Task description:
Translate this sentence from the passage on lawsuits and tax audits into Spanish: "Taxable years prior to 1996 are closed for U.S. federal income tax purposes."

START Document passage

Refer to the "Environmental Expenditures" section of Management's Discussion and
Analysis of Financial Condition and Results of Operations in the 2002 Form 10-K
for additional information regarding Occidental's environmental expenditures.

LAWSUITS, CLAIMS, COMMITMENTS, CONTINGENCIES AND RELATED MATTERS

OPC and certain of its subsidiaries have been named in a substantial number of
lawsuits, claims and other legal proceedings. These actions seek, among other
things, compensation for alleged personal injury, breach of contract, property
damage, punitive damages, civil penalties or other losses; or injunctive or
declaratory relief. OPC and certain of its subsidiaries also have been named in
proceedings under CERCLA and similar federal, state and local environmental
laws. These environmental proceedings seek funding or performance of remediation
and, in some cases, compensation for alleged property damage, punitive damages
and civil penalties; however, Occidental is usually one of many companies in
these proceedings and has to date been successful in sharing response costs with
other financially-sound companies. With respect to all such lawsuits, claims and
proceedings, including environmental proceedings, Occidental accrues reserves
when it is probable a liability has been incurred and the amount of loss can be
reasonably estimated.

During the course of its operations, Occidental is subject to audit by tax
authorities for varying periods in various federal, state, local and foreign tax
jurisdictions. Taxable years prior to 1996 are closed for U.S. federal income
tax purposes. Taxable years 1996 through 2000 are in various stages of audit by
the Internal Revenue Service. Disputes arise during the course of such audits as
to facts and matters of law.

It is impossible at this time to determine the ultimate liabilities that OPC and
its subsidiaries may incur resulting from any lawsuits, claims and proceedings,
audits, commitments, contingencies and related matters. If these matters were to
be ultimately resolved unfavorably at amounts substantially exceeding


18



Occidental's reserves, an outcome not currently anticipated, it is possible that
such outcome could have a material adverse effect upon Occidental's consolidated
financial position or results of operations. However, after taking into account
reserves, management does not expect the ultimate resolution of any of these
matters to have a material adverse effect upon Occidental's consolidated
financial position or results of operations.

ACCOUNTING CHANGES

In June 2001, the FASB issued Statement of Financial Accounting Standards (SFAS)

END Document passage
START Exercise data

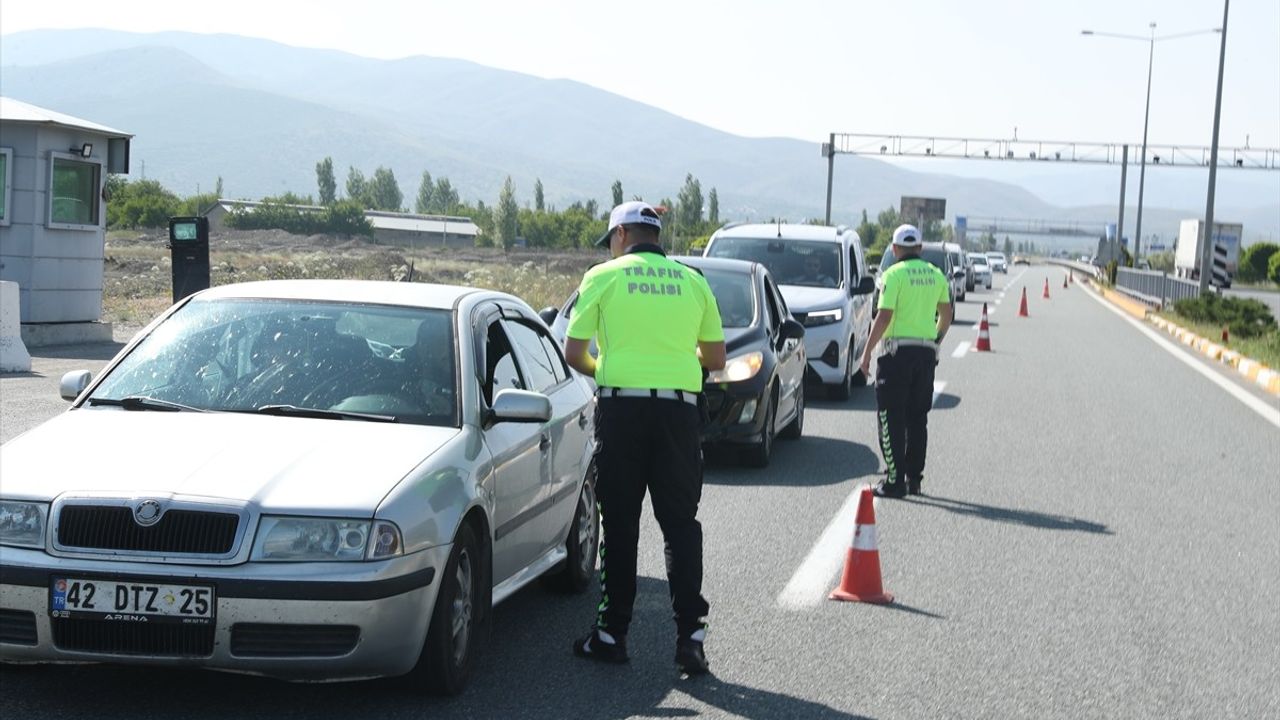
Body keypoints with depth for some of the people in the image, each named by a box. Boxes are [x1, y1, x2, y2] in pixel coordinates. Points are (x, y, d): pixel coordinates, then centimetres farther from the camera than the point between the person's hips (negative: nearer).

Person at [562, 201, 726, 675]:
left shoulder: (603, 277, 2)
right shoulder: (692, 281, 10)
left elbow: (573, 354, 1)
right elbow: (715, 359, 14)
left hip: (621, 407, -2)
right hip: (679, 408, 2)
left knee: (620, 523, 6)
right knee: (681, 522, 7)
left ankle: (612, 633, 12)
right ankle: (690, 632, -1)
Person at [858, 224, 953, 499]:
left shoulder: (894, 274, -9)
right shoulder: (935, 275, 9)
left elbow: (884, 316, -15)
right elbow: (946, 315, 15)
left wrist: (867, 352, -10)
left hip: (898, 351, -6)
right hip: (927, 351, 6)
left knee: (892, 417, -2)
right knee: (918, 418, 13)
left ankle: (895, 480, -6)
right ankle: (914, 478, 16)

END Exercise data

Result below:
Los ejercicios fiscales anteriores a 1996 están cerrados a efectos del impuesto federal sobre la renta de EE. UU.